Après avoir assumé pendant plusieurs mois l’intérim suite au départ de Jean-Michel Blanquer pour le ministère de l’Éducation nationale, Vincenzo Esposito Vinzi a été désigné à l’unanimité par les instances de gouvernance du groupe ESSEC. Le nouveau directeur général se confie sur ses premiers objectifs et dévoile quelques axes de la stratégie qu’il compte partager avec les forces vives de l’ESSEC.

ESSEC Alumni : Pour ceux, peu nombreux, qui vous connaissent mal, pouvez-vous nous parler de votre parcours ?

Vincenzo Esposito Vinzi : Je suis italien, de l’île de Capri. Je suis arrivé à l’ESSEC en janvier 2007, en tant que professeur de statistiques, après avoir été enseignant-chercheur à l’université de Naples Federico II. Je connaissais déjà un peu la France, puisqu’entre 2000 et 2006, j’ai enseigné à la fois à HEC et à l’ESSEC. Une étape majeure dans ma carrière a été mon élection au poste de doyen du corps professoral permanent à Cergy en décembre 2011. Une élection par les pairs pour un mandat de trois ans, qui a été renouvelé en 2015. Après la nomination de Jean-Michel Blanquer au poste de ministre de l’Éducation nationale, la responsabilité de la direction générale du groupe ESSEC m’a été confiée pour la période de transition.

EA : Vous succédez à Jean-Michel Blanquer, avec qui vous avez travaillé très étroitement…

V. Esposito Vinzi : En tant que doyen, j’ai participé au comité de sélection de Jean-Michel Blanquer. C’était un moment passionnant qui m’a permis de connaître plus profondément toutes les parties prenantes de l’école : le corps professoral, les alumni, l’Institut catholique de Paris, la chambre de commerce, etc. J’ai beaucoup appris aux côtés de Jean-Michel Blanquer. Nous avions un fort relationnel professionnel, et au-delà, une solide amitié qui s’est forgée pendant son passage à l’ESSEC. Tout en étant d’accord sur beaucoup de points, nous avions aussi parfois des visions différentes. Mais la dynamique a toujours été constructive, empreinte de respect, et surtout productive. C’est ce qui a fait la richesse de notre collaboration.
Jean-Michel est parti pour les plus hautes fonctions de l’État, et je m’inscris dans la continuité, mais dans une continuité innovante. La personnalité, le profil et le parcours ne sont pas les mêmes. Il est normal que chacun essaye de laisser une trace de ce qu’il a en lui pour l’institution.

EA : Ce dialogue, vous souhaitez en faire un mode de gouvernance ?

Données fournies >>
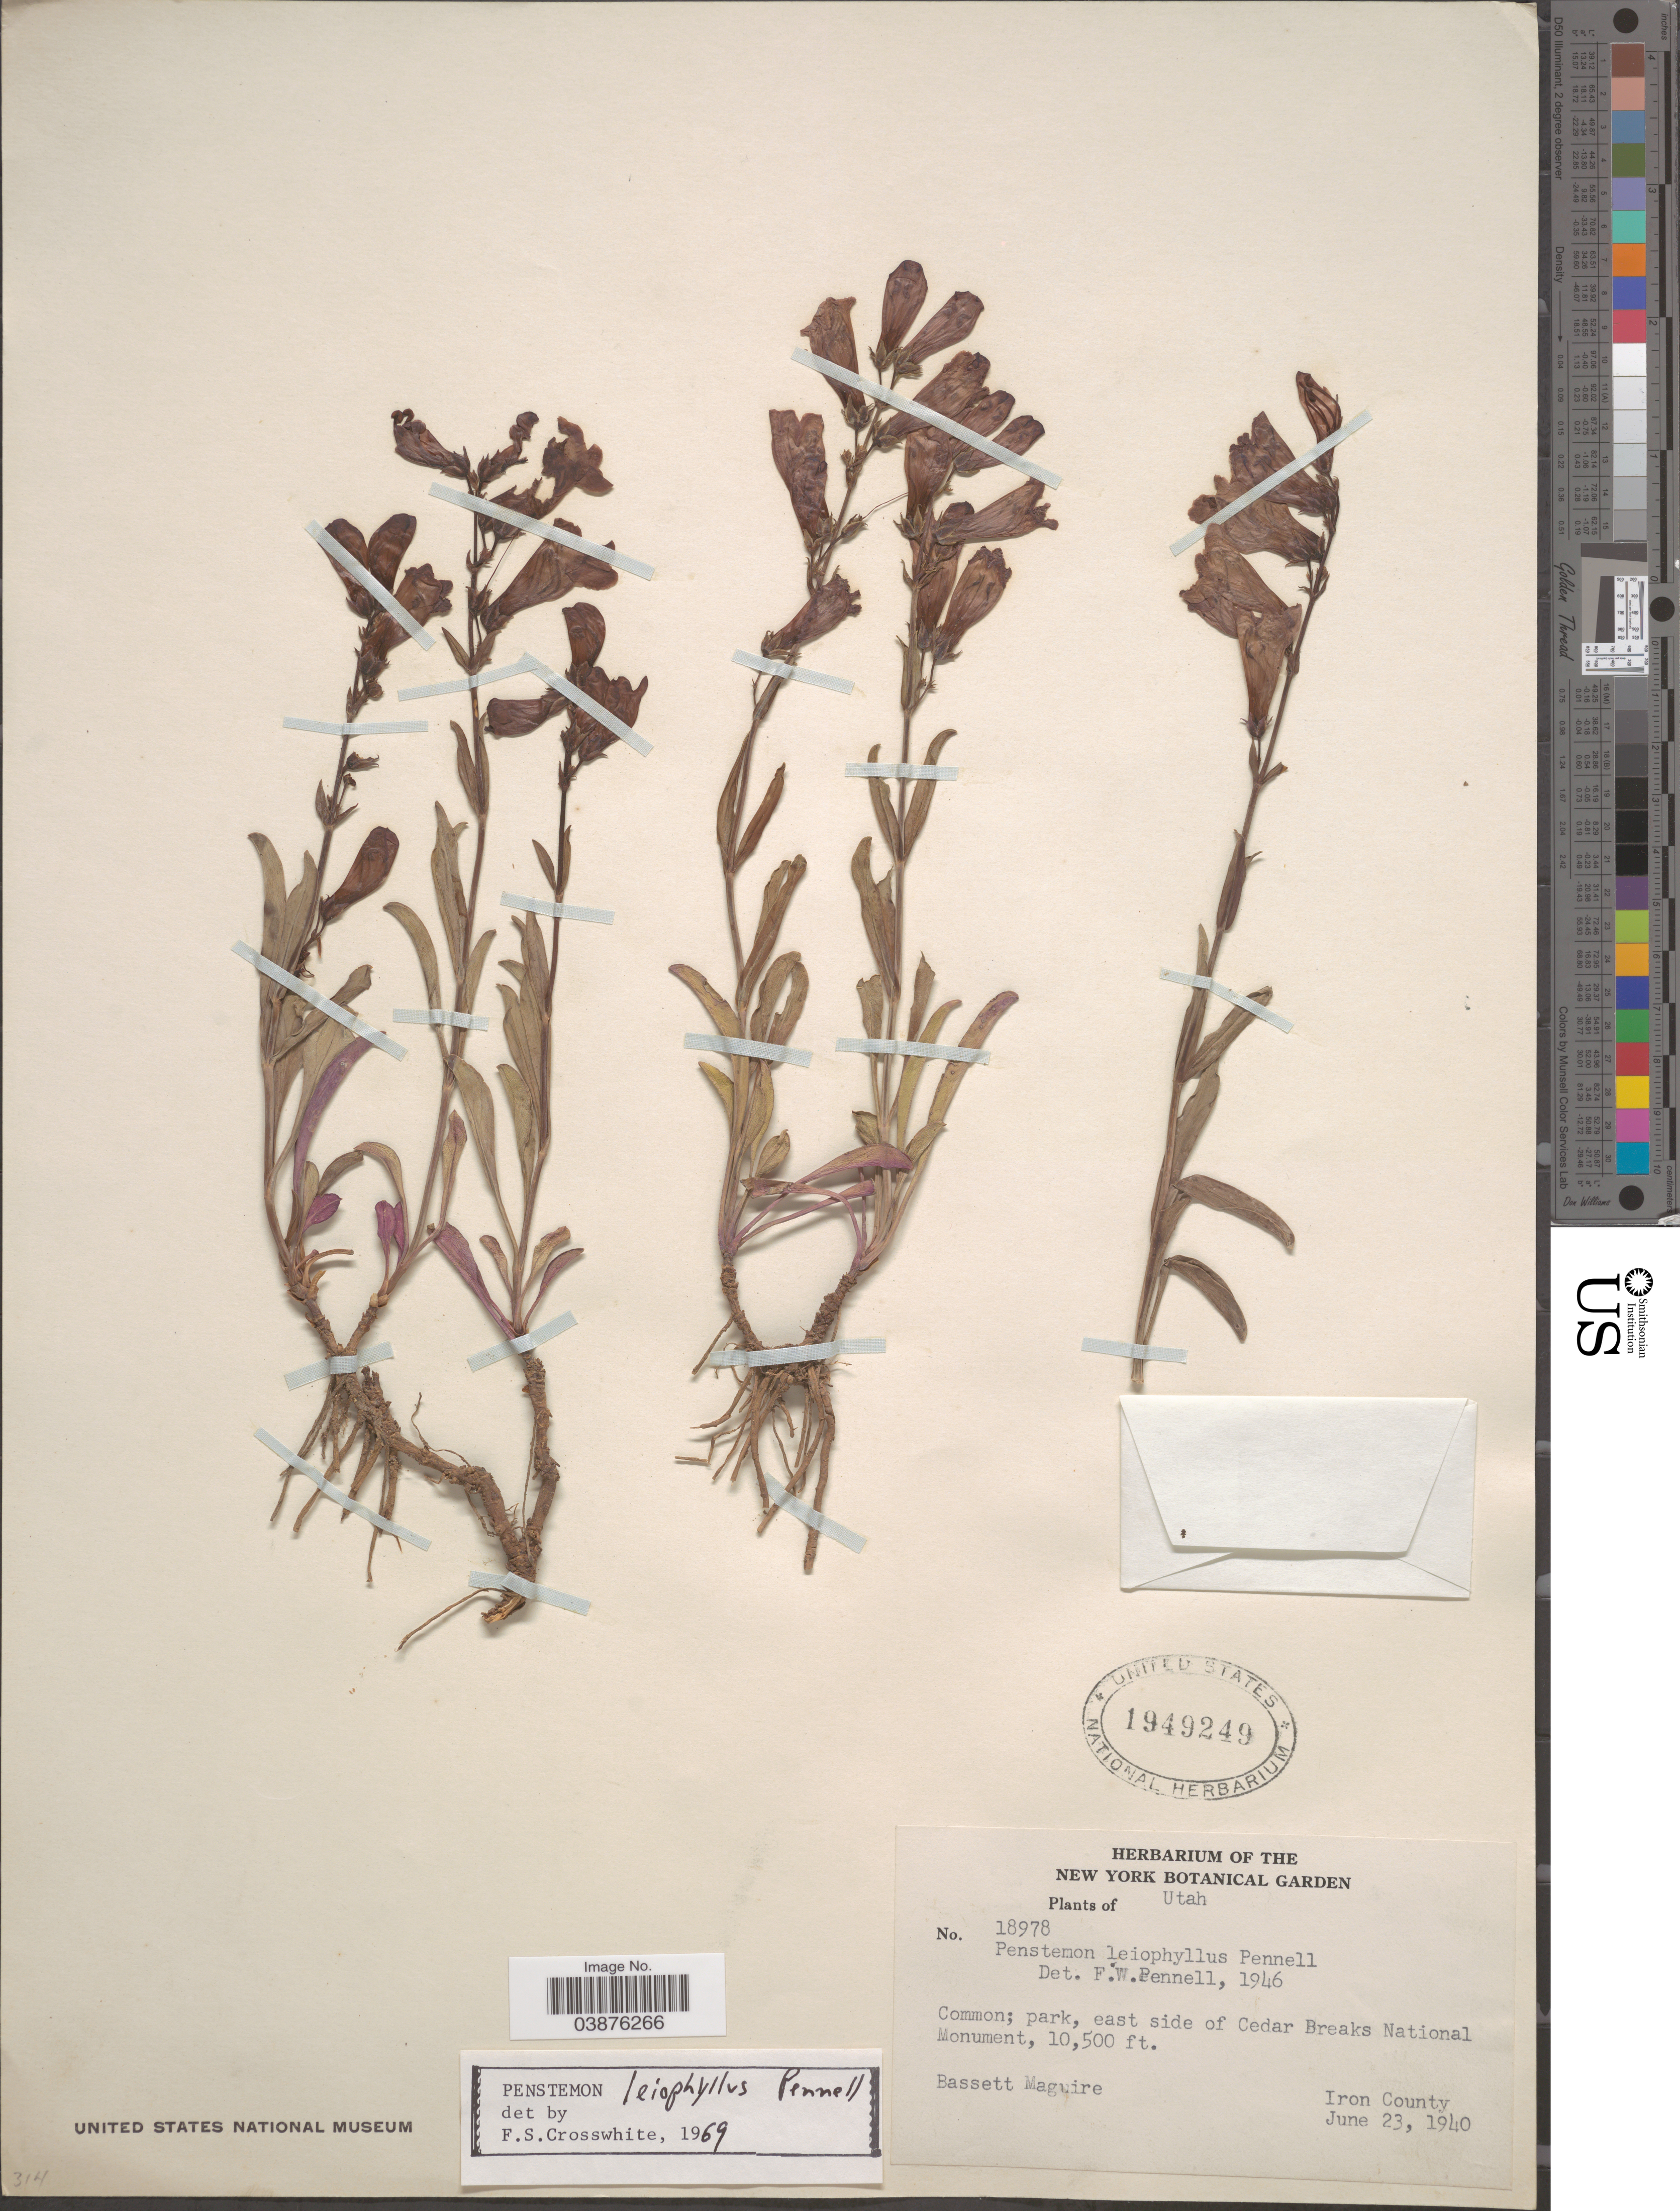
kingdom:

Énoncé écrit >>
Prolongez l'entretien avec le directeur général de l'ESSEC à partir de l'endroit où il s'interrompt. La liste fournie n'a aucun lien avec l'entretien.

Résultat final >>
V. Esposito Vinzi : Il y avait entre nous beaucoup de dialogue et de co-construction. Un mot important, « co-construction ». D’autant plus qu’au sein de chaque partie prenante de l’ESSEC, que ce soit les alumni, le corps professoral, les étudiants ou la chambre, la diversité est importante. Aujourd’hui, on dénombre environ 50 000 alumni. Entre les Français, les internationaux, ceux qui ont fait l’ESSEC il y a 30 ans ou il y a 5 ans, la différence peut être très importante. Dans le même ordre d’idées, le corps professoral compte, depuis deux ans, une majorité de professeurs internationaux, avec 37 nationalités différentes. C’est une très grande richesse. La diversité, ce n’est pas quelque chose qu’il faut subir, il faut en profiter.

EA : Vous êtes à ce propos le premier directeur général du groupe ESSEC qui soit étranger…

V. Esposito Vinzi : Oui, c’est un premier signal important envoyé à la communauté ESSEC et aux partenaires académiques et corporate, en France comme à l’international. Quand je suis arrivé à Cergy le 1er janvier 2007, je ne parlais pas un mot de français. Je l’ai appris en immersion. Tout en étant international, je me sens très français. L’ESSEC n’est pas juste une école internationale, c’est une école « monde » présente sur trois continents avec ses quatre campus. C’est une école qui doit aussi affirmer ses racines françaises, c’est-à-dire une culture, une histoire, un savoir-faire et un savoir-être. C’est une force.

EA : Comment avez-vous accueilli votre élection ?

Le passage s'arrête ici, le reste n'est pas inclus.